Dosage and Administration
Adult: Typically 150 mg of irbesartan with 12.5 mg of hydrochlorothiazide once daily; dosage may be adjusted based on response.
Pediatric: Not approved for pediatric use.
Geriatric: Adjust dose based on renal function; start at lower end of dosing range.
Renal Impairment: Use with caution; dose adjustment may be necessary.
Hepatic Impairment: Use with caution; no specific dose adjustment approved.
Pharmacokinetics
Absorption: Irbesartan is well absorbed; hydrochlorothiazide absorption is incomplete but consistent.

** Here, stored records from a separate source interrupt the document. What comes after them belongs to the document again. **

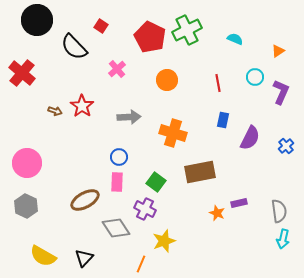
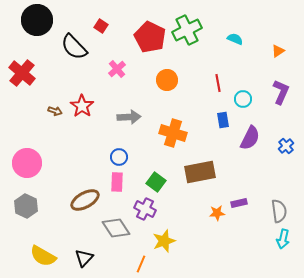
cyan circle: moved 12 px left, 22 px down
blue rectangle: rotated 21 degrees counterclockwise
orange star: rotated 28 degrees counterclockwise
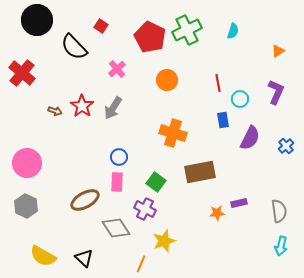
cyan semicircle: moved 2 px left, 8 px up; rotated 84 degrees clockwise
purple L-shape: moved 5 px left
cyan circle: moved 3 px left
gray arrow: moved 16 px left, 9 px up; rotated 125 degrees clockwise
cyan arrow: moved 2 px left, 7 px down
black triangle: rotated 30 degrees counterclockwise
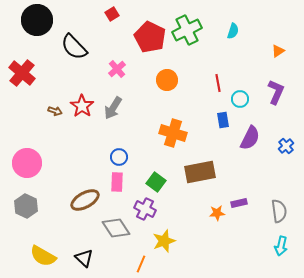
red square: moved 11 px right, 12 px up; rotated 24 degrees clockwise
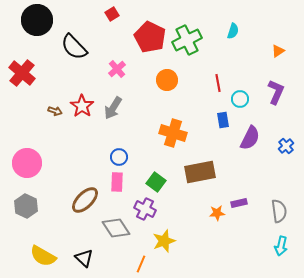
green cross: moved 10 px down
brown ellipse: rotated 16 degrees counterclockwise
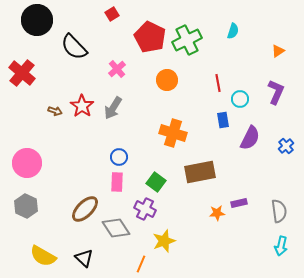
brown ellipse: moved 9 px down
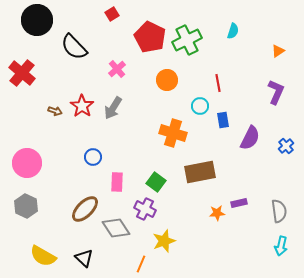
cyan circle: moved 40 px left, 7 px down
blue circle: moved 26 px left
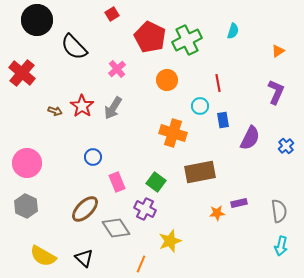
pink rectangle: rotated 24 degrees counterclockwise
yellow star: moved 6 px right
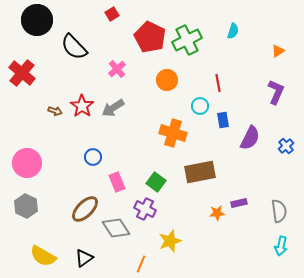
gray arrow: rotated 25 degrees clockwise
black triangle: rotated 42 degrees clockwise
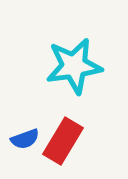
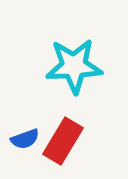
cyan star: rotated 6 degrees clockwise
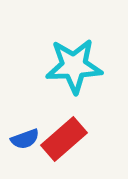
red rectangle: moved 1 px right, 2 px up; rotated 18 degrees clockwise
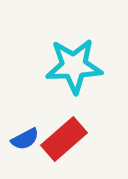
blue semicircle: rotated 8 degrees counterclockwise
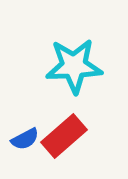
red rectangle: moved 3 px up
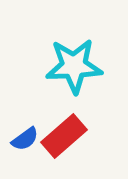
blue semicircle: rotated 8 degrees counterclockwise
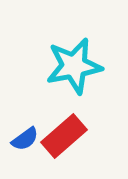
cyan star: rotated 8 degrees counterclockwise
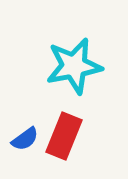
red rectangle: rotated 27 degrees counterclockwise
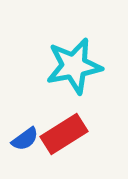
red rectangle: moved 2 px up; rotated 36 degrees clockwise
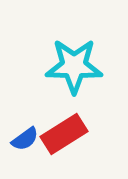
cyan star: rotated 12 degrees clockwise
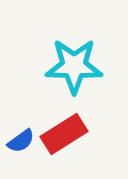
blue semicircle: moved 4 px left, 2 px down
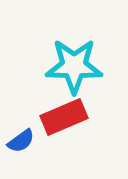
red rectangle: moved 17 px up; rotated 9 degrees clockwise
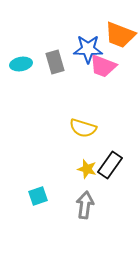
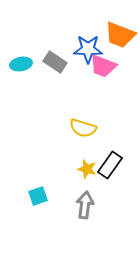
gray rectangle: rotated 40 degrees counterclockwise
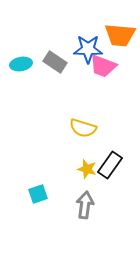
orange trapezoid: rotated 16 degrees counterclockwise
cyan square: moved 2 px up
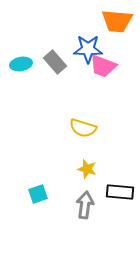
orange trapezoid: moved 3 px left, 14 px up
gray rectangle: rotated 15 degrees clockwise
black rectangle: moved 10 px right, 27 px down; rotated 60 degrees clockwise
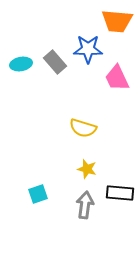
pink trapezoid: moved 14 px right, 12 px down; rotated 44 degrees clockwise
black rectangle: moved 1 px down
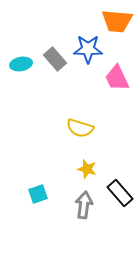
gray rectangle: moved 3 px up
yellow semicircle: moved 3 px left
black rectangle: rotated 44 degrees clockwise
gray arrow: moved 1 px left
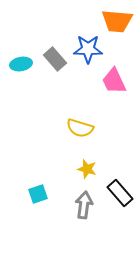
pink trapezoid: moved 3 px left, 3 px down
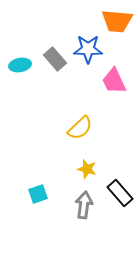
cyan ellipse: moved 1 px left, 1 px down
yellow semicircle: rotated 60 degrees counterclockwise
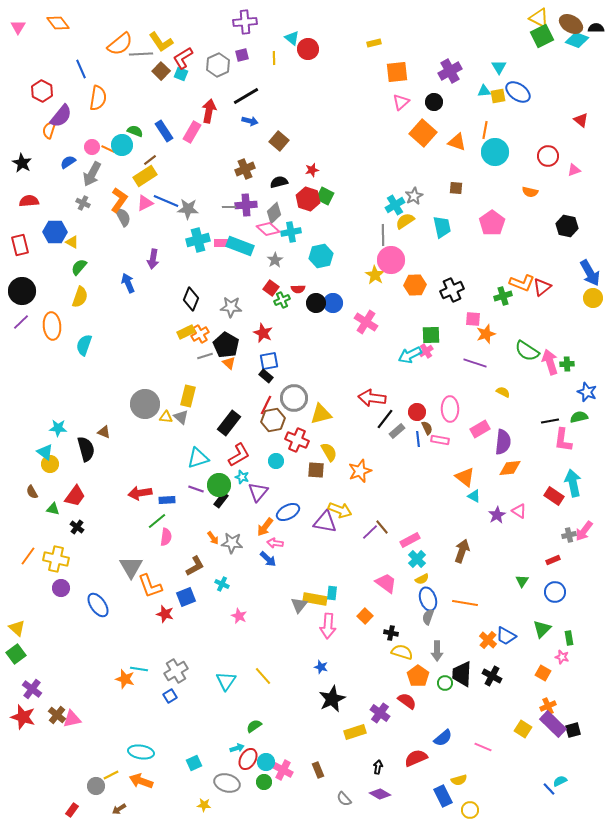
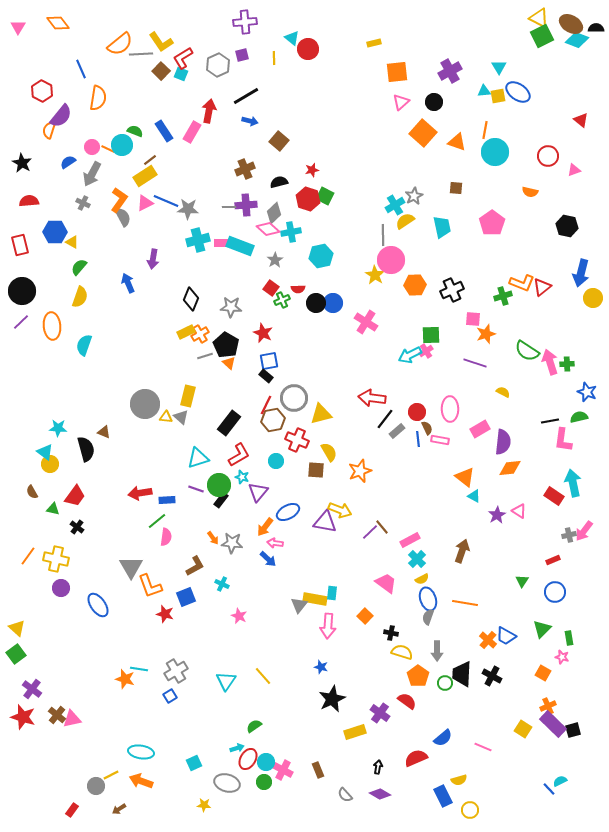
blue arrow at (590, 273): moved 9 px left; rotated 44 degrees clockwise
gray semicircle at (344, 799): moved 1 px right, 4 px up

Distribution: Irbesartan is approximately 95% protein-bound; hydrochlorothiazide is moderately protein-bound.
Metabolism: Irbesartan undergoes minimal metabolism; hydrochlorothiazide is not extensively metabolized.
Excretion: Irbesartan excreted primarily via feces and urine; hydrochlorothiazide mainly excreted unchanged in urine.
Half Life: Irbesartan: approximately 11-15 hours; hydrochlorothiazide: about 6-15 hours.
Contraindications
- Hypersensitivity to irbesartan, hydrochlorothiazide, or sulfonamides.
- Anuria.
Precautions
- Pregnancy (category D), especially after the first trimester.
- History of angioedema related to previous ACE inhibitor or ARB therapy.
- Electrolyte disturbances, renal impairment, hepatic impairment.
Adverse Reactions - Common
- Dizziness (common)
- Hypotension (common)
- Electrolyte imbalance (e.g., hypokalemia, hyponatremia) (common)
Adverse Reactions - Serious
- Angioedema (rare)
- Renal failure (rare)
- Hypersensitivity reactions (rare)
Drug-Drug Interactions
- Other antihypertensives, especially diuretics and ACE inhibitors.
- Lithium (increased risk of toxicity).
- NSAIDs (may reduce antihypertensive effect).
Drug-Food Interactions
- Excessive potassium intake (risk of hyperkalemia).
Drug-Herb Interactions
N/ANursing Implications
Assessment: Monitor blood pressure, renal function, and electrolyte levels regularly.
Diagnoses:
- Risk for electrolyte imbalance
- Ineffective tissue perfusion related to hypotension
Implementation: Administer with food to reduce gastrointestinal upset; monitor for signs of hypotension, electrolyte disturbances.
Evaluation: Assess blood pressure and laboratory values periodically to evaluate effectiveness and safety.
Patient/Family Teaching
- Take medication exactly as prescribed.
- Report signs of allergic reactions, angioedema, or severe dizziness.
- Be cautious about potassium intake.
- Avoid pregnancy and use reliable contraception.
Special Considerations
Black Box Warnings:
- Pregnancy category D; fetal toxicity.
Genetic Factors: None specified.
Lab Test Interference: Can cause alterations in serum electrolyte and renal function tests.
Overdose Management
Signs/Symptoms: Severe hypotension, electrolyte disturbances, dehydration.
Treatment: Stop medication, provide supportive care, rehydrate as needed, monitor electrolytes and renal function.
Storage and Handling
Storage: Store at room temperature, 15-30°C.
Stability: Stable under recommended storage conditions.